Still, the end result is the same for me: another story in which Robinson’s characters lack much in the way of dimension. Devi is a single-minded, somewhat pessimistic engineer who refuses to live in the moment. I identified a little more with Badim. Freya’s superpower is listening, I guess? Somehow she ends up being one of the most important people on the ship despite not actually doing any specific job; she’s more of a wanderer. Basically, Robinson gives me little reason to care for these people specifically. And I didn’t care too much for the crew in general, because, you know, generational ship.
I was pretty sure it would end in tears.
Hence my real ambivalence about Aurora beyond my usual complaints about style: we’ve seen this before. The generational starship story is a well-established trope of science fiction, and it has been done to death, both realistically and otherwise. Did we really need another one? Does this book really do anything different?
Robinson attempts to introduce a twist in the form of the alien pathogen that so dramatically changes the crew’s focus in the second half of the book. And I’ll give him this: while I wasn’t surprised that something went wrong and everyone started being terrible to everyone else, the actual cause is pretty neat. I wish the book had spent more time analyzing this facet of the problem instead of moving on so quickly.

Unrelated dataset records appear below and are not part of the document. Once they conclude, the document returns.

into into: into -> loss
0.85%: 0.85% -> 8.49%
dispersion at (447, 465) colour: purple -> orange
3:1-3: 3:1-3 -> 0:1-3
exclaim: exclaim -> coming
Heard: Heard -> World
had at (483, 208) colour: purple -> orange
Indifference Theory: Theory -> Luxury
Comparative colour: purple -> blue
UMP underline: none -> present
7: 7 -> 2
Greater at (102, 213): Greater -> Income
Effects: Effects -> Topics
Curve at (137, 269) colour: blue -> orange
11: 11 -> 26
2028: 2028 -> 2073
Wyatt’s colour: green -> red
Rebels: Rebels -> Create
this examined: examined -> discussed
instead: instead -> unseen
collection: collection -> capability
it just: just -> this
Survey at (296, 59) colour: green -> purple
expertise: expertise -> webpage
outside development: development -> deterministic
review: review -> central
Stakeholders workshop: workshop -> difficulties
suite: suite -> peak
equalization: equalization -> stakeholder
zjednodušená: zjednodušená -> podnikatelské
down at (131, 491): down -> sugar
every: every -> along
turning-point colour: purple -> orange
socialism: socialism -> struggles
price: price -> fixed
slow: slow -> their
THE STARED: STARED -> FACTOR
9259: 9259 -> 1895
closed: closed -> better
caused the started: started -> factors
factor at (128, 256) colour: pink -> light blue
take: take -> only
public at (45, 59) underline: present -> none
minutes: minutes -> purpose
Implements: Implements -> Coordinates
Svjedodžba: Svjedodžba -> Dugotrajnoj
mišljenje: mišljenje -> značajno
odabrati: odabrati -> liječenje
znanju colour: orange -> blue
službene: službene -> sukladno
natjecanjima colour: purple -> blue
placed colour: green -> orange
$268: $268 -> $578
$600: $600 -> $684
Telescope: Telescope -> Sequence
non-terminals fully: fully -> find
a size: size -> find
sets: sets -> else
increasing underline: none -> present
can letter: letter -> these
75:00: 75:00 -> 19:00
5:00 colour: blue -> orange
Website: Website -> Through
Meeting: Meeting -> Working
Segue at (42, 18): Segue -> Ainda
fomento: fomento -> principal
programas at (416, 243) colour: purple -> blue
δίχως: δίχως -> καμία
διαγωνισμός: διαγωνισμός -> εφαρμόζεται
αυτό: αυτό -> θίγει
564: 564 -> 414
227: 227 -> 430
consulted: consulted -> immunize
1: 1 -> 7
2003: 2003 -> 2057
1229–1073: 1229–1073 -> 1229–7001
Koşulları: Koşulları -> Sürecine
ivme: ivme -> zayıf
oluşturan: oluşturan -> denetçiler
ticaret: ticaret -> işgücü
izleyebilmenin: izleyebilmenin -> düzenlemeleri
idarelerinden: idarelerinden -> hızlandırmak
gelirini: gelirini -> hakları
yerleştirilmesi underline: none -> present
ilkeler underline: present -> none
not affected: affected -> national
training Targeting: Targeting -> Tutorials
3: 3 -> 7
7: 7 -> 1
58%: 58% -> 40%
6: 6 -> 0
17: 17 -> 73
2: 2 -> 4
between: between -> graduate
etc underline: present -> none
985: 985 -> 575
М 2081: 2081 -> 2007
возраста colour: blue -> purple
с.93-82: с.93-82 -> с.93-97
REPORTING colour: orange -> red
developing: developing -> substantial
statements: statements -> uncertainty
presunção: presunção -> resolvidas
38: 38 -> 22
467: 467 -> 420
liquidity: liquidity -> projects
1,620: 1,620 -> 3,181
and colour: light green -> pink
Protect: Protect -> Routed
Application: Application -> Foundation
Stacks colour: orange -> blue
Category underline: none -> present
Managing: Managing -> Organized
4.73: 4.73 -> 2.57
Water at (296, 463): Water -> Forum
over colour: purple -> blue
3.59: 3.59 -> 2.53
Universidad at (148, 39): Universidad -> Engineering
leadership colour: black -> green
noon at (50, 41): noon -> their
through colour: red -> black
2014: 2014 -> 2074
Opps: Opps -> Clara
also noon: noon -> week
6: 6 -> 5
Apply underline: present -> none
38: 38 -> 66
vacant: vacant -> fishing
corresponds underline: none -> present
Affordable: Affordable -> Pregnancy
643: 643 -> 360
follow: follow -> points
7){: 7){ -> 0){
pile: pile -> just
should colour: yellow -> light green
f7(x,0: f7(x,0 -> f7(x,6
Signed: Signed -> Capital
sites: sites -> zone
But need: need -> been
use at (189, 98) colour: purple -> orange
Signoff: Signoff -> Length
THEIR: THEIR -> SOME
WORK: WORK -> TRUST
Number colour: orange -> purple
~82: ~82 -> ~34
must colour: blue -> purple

Some of the ensuing unrest feels contrived—believable, sure, but I want to think there are probably protocols and procedures that could have been in place to prevent many of the initial problems. Robinson’s version of a generational ship is basically “the inmates are running the asylum.” Concepts like professionalism weren’t taught to this generation, apparently.
My interest diminished with the third act, when the ship turns around and heads back to Earth. Robinson tries to enhance the tension by asking whether the ship’s ecosystem will be able to support the crew, even greatly reduced, during the voyage home. To some extent he is successful, but by this point I just didn’t have much emotional investment anymore. I wanted to know what happens, but I didn’t actually care one way or the other. This is what happens when someone is really eager to show that he did the research on how deceleration at relativistic speeds works.
Aurora has some breathtaking moments of clarity, moments that make you sit in awe of the vastness of space and our own comparative smallness. I started playing Elite: Dangerous this week, because I have time off (yay) and, more importantly, a new computer that can actually handle games (yay). It’s an addictive, staggering, immersive experience. And there are times when this book comes close to that feeling. Like Red Mars, it’s a good example of its subgenre of science-fictional adventure. Unlike that book, though, I’m less convinced that Aurora refreshes the already-established paradigm.